=== Section Start ===
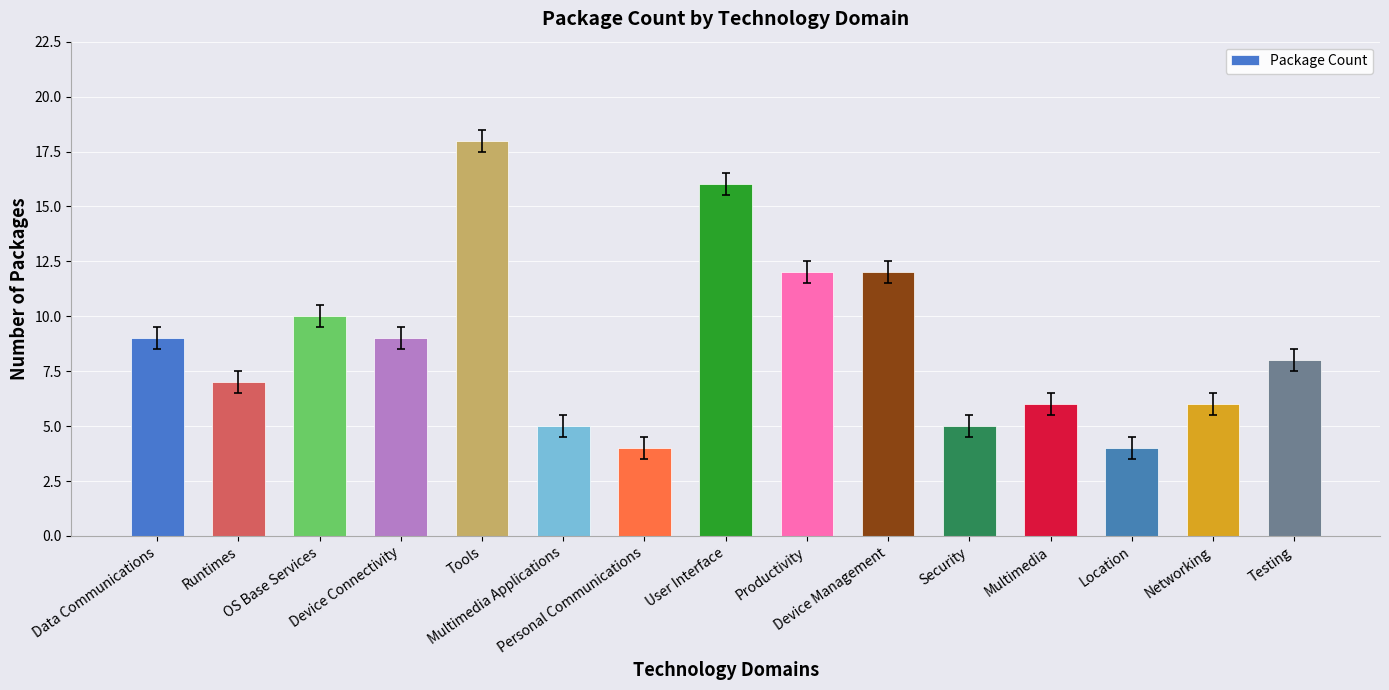

Reading left to right, what are all the values shown in this chart?

Data Communications=9	Runtimes=7	OS Base Services=10	Device Connectivity=9	Tools=18	Multimedia Applications=5	Personal Communications=4	User Interface=16	Productivity=12	Device Management=12	Security=5	Multimedia=6	Location=4	Networking=6	Testing=8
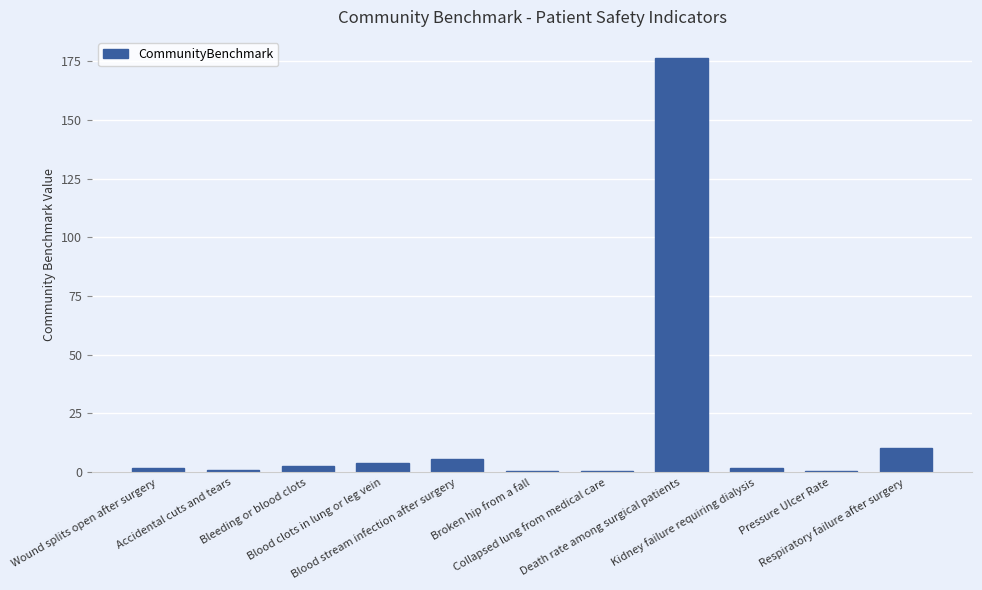

What is the greatest value displayed?

176.6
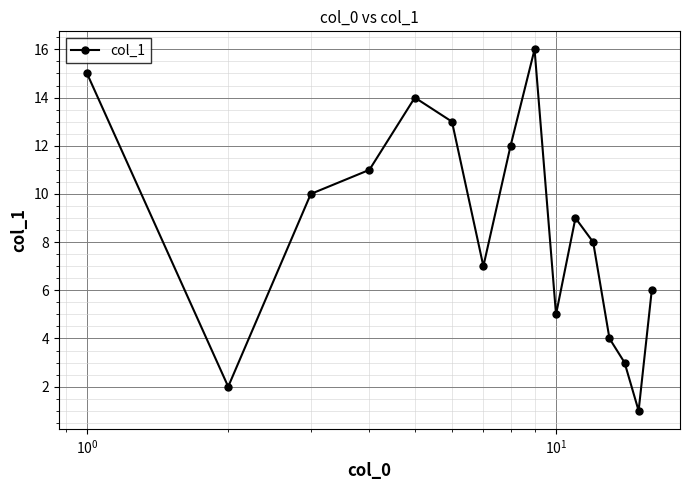

What is the difference between the second highest and second lowest values?

13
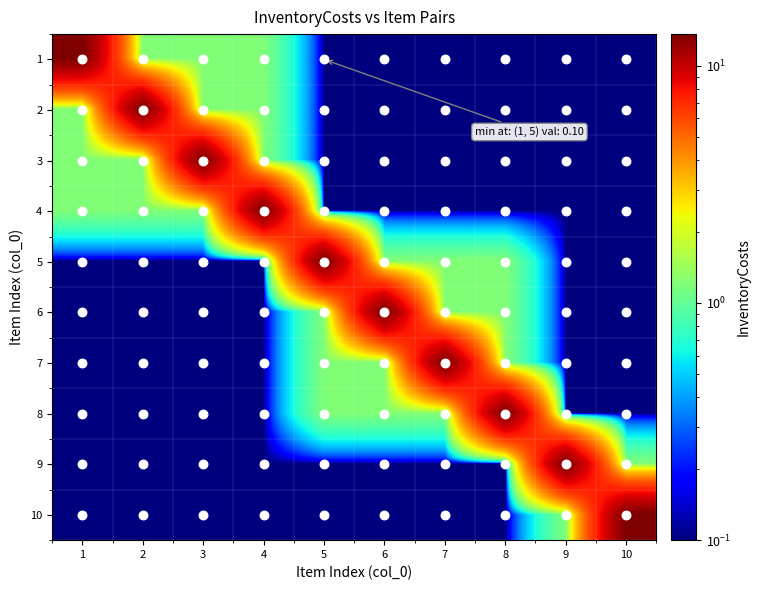

At 1, list the series in order from smallest to largest.

5, 6, 7, 8, 9, 10, 2, 3, 4, 1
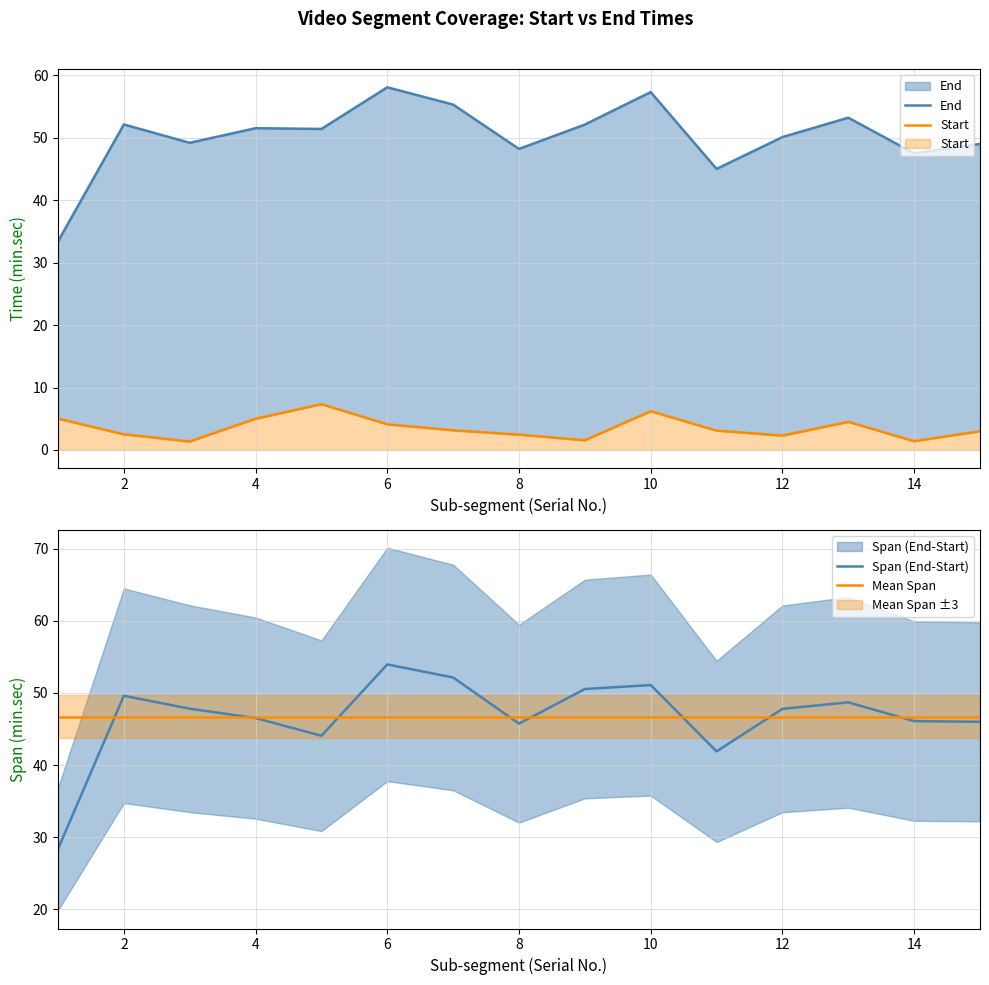

What is the highest value of the Start series?

7.3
=== Section End ===
- ACTION ITEM -
Can you copy out every record above word for word, leaving out the pictures?

- ANSWER FOR THE TASK -
Reading left to right, what are all the values shown in this chart?

Data Communications=9	Runtimes=7	OS Base Services=10	Device Connectivity=9	Tools=18	Multimedia Applications=5	Personal Communications=4	User Interface=16	Productivity=12	Device Management=12	Security=5	Multimedia=6	Location=4	Networking=6	Testing=8

What is the greatest value displayed?

176.6

What is the difference between the second highest and second lowest values?

13

At 1, list the series in order from smallest to largest.

5, 6, 7, 8, 9, 10, 2, 3, 4, 1

What is the highest value of the Start series?

7.3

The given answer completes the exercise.